How a Santa Clara County sales tax hike died before a vote
The Santa Clara County Board of Supervisors are pictured. File photo.

Silicon Valley residents who worry they’re being overtaxed can breathe a sigh of relief. They just dodged another one.

A proposed 5/8-cent sales tax increase pitched by county lawmakers to fund health care, child care and environmental protections won’t appear on the ballot next year.

Santa Clara County Supervisor Cindy Chavez decided Tuesday to pull her proposal off the Board of Supervisors agenda, saying she didn’t have the votes.

“When we took the vote two weeks ago, it was clear to me that we didn’t have the four votes,” Chavez told San José Spotlight in an interview. “But I didn’t want to not let the staff finish the work product that we would ask them for.”

The proposed sales tax would have increased the current countywide rate from 9 percent to 9.625 percent and could have generated an estimated $250 million to the general fund annually, beginning in 2021.

When first brought to the board Aug. 20, Supervisor Mike Wasserman voted against the proposed tax and Board President Joe Simitian abstained.
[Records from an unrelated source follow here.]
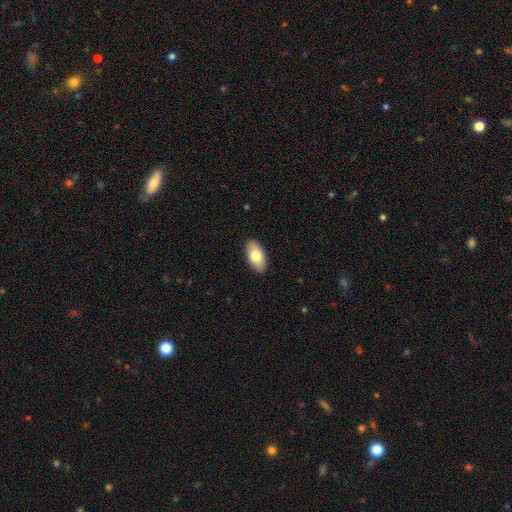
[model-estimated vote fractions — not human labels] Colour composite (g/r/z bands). It shows a smooth galaxy with no disk features (77%) that is in between round and cigar-shaped (93%). Merging: none (89%).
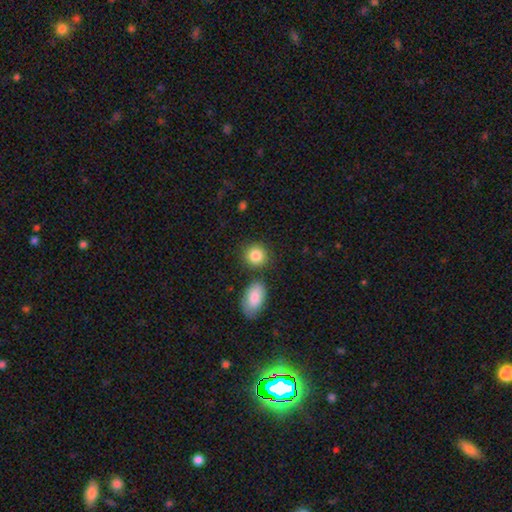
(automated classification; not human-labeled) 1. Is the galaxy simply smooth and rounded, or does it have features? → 86% smooth, 8% star or artifact, 6% featured or disk.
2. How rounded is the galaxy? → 79% round, 20% in between, 1% cigar-shaped.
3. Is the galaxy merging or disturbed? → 74% none, 12% merger, 10% minor disturbance, 3% major disturbance.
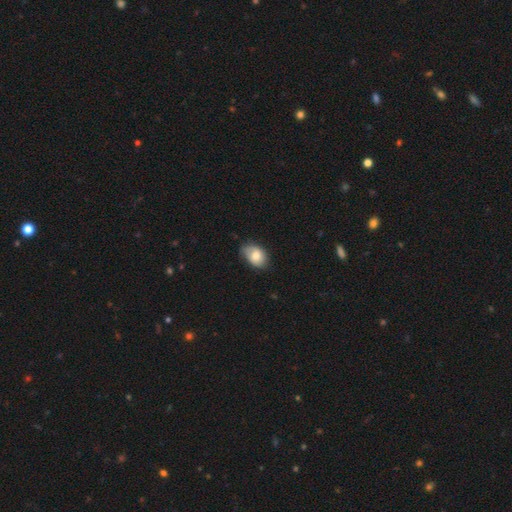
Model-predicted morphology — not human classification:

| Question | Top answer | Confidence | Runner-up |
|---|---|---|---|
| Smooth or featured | smooth | 74% | featured or disk (19%) |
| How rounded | in between | 83% | round (16%) |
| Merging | none | 60% | minor disturbance (33%) |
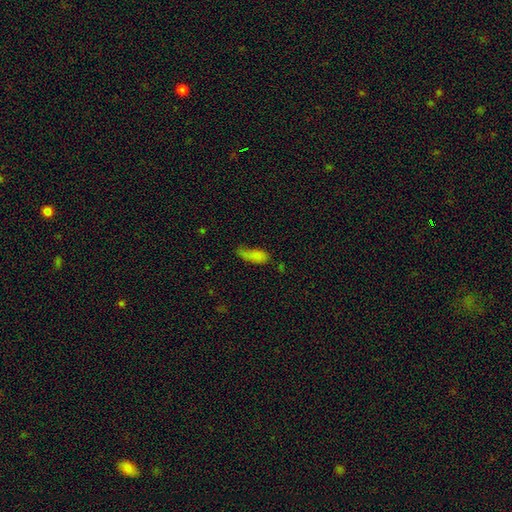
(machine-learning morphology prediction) Smooth or featured?
  - smooth: 77% *
  - featured or disk: 12%
  - star or artifact: 11%
How rounded?
  - in between: 78% *
  - cigar-shaped: 18%
  - round: 3%
Merging?
  - none: 35% *
  - minor disturbance: 32%
  - major disturbance: 24%
  - merger: 9%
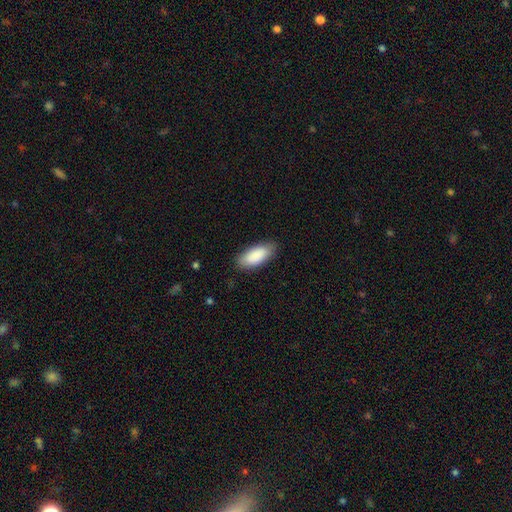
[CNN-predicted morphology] This appears to be a smooth galaxy with no disk features (89%) that is in between round and cigar-shaped (86%). Merging: none (83%).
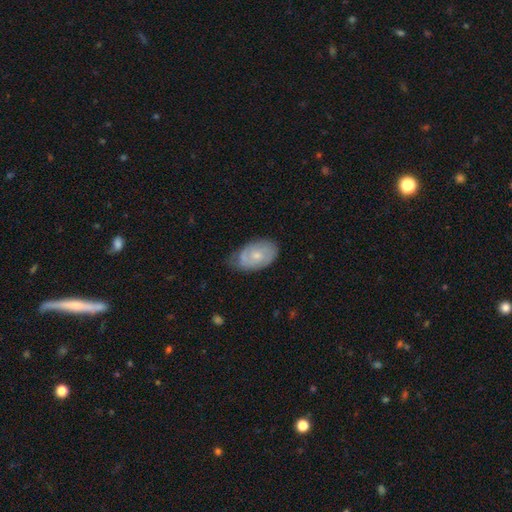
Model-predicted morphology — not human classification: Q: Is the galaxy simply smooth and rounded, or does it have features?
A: featured or disk — 52%.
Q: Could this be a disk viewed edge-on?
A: no — 95%.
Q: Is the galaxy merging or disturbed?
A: none — 58%.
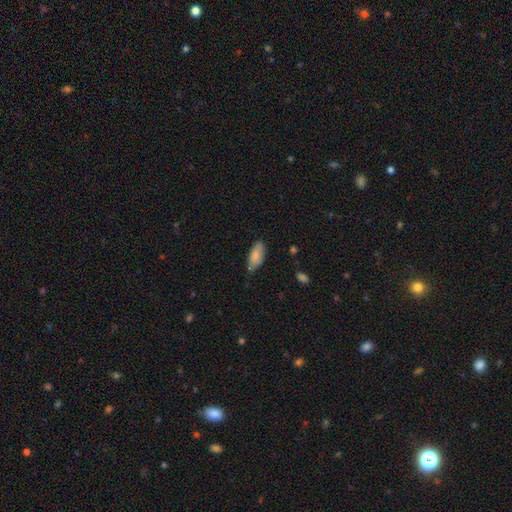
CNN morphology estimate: type=smooth (80%); roundness=in between (84%); merging=none (63%).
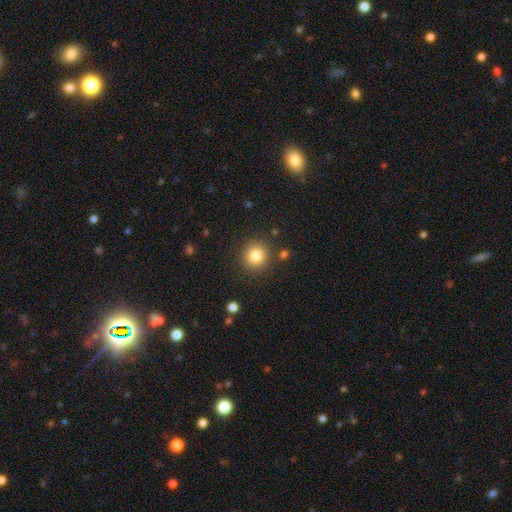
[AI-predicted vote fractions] This is clearly a smooth galaxy (82%). How rounded: clearly round (91%). Merging: clearly none (87%).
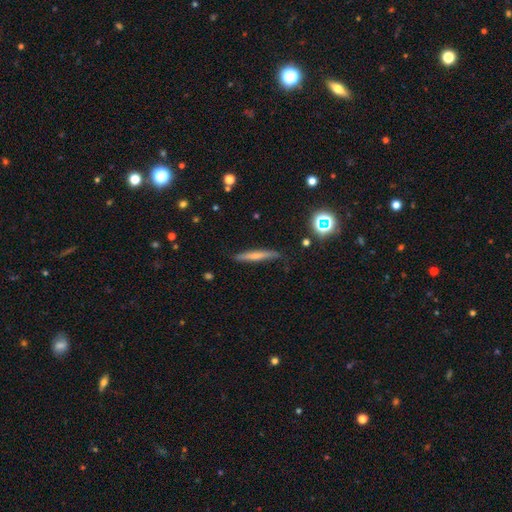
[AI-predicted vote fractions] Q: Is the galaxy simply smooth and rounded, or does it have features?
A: smooth — 56%.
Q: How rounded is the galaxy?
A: cigar-shaped — 93%.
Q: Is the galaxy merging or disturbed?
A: none — 84%.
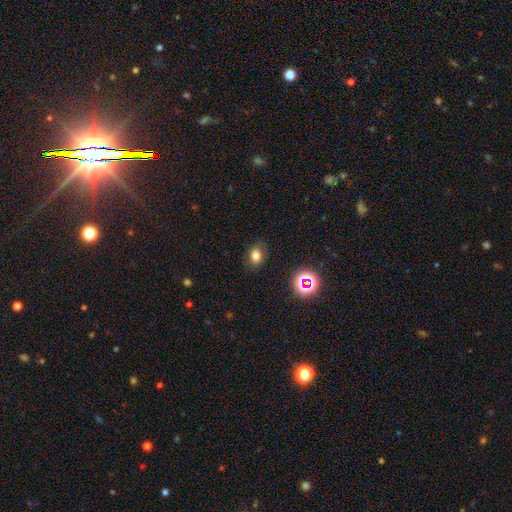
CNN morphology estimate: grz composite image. It shows a smooth galaxy with no disk features (75%) that is in between round and cigar-shaped (57%). Merging: none (81%).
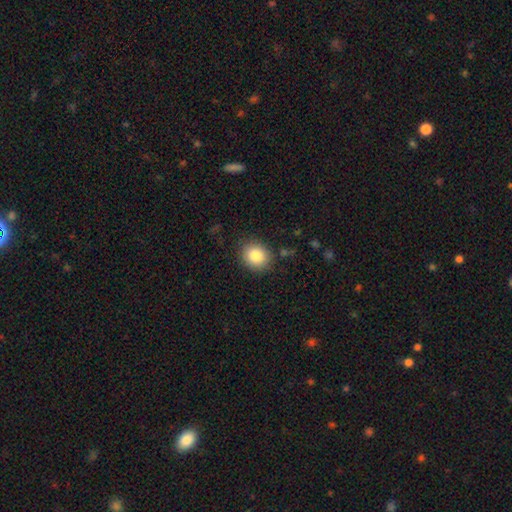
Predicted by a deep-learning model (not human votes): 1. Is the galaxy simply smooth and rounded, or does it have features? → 85% smooth, 9% star or artifact, 6% featured or disk.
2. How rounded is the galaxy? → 68% round, 31% in between, 1% cigar-shaped.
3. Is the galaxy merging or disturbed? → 85% none, 10% minor disturbance, 3% major disturbance, 2% merger.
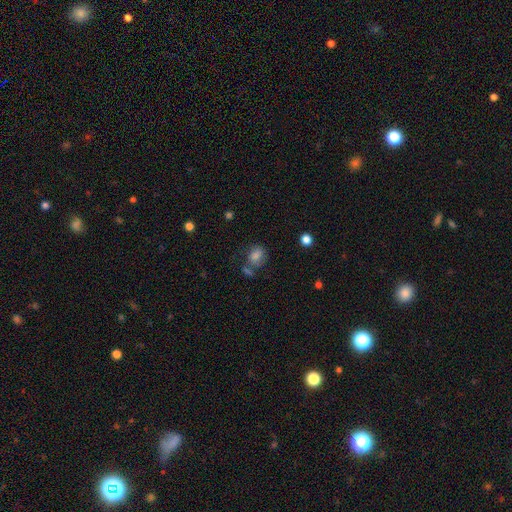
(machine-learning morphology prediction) type=smooth (71%); roundness=in between (62%); merging=none (47%).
To place a fiscal measure on the ballot, at least four county supervisors must vote in favor.

A handful of voters cited support for the tax measure to support services like health care, child care, climate change protection and the preservation of agricultural land.

But that support wasn’t echoed entirely throughout the community.

Silicon Valley Taxpayers Association Vice President Pete Constant said he’s relieved that the measure was dropped for taxpayers’ sake.

“I’m hoping that it was pulled by the county because they realized that there’s only so much pressure you can put on the taxpayers,” Constant said. “Over the last four or five years, there’s just been a ton of increases in taxes in the county, and the cumulative impacts upon the residents are really staggering.”

Constant said another concern is the lack of assurance about how the tax revenue would be spent.

“I think taxpayers as a whole are skeptical when money just gets put into the general fund, because it makes it even harder to connect those dots,” he said. “All too often, it goes in a void.”

Indeed, an array of critical public comments appeared online about the proposed sales tax increase.

Resident Dee Danna said the supervisors “have an arrogant lack of connection to their constituents” and they “think taxpayers have bottomless bank accounts.”

Another resident, Wayne Lambert, used female-directed expletives and called for Chavez to “drop dead.”

“Honestly, this is not something I would respond to,” Chavez said. “We shouldn’t let anybody bully us into not acting, speaking or doing what we think is right. I certainly didn’t let that influence me.”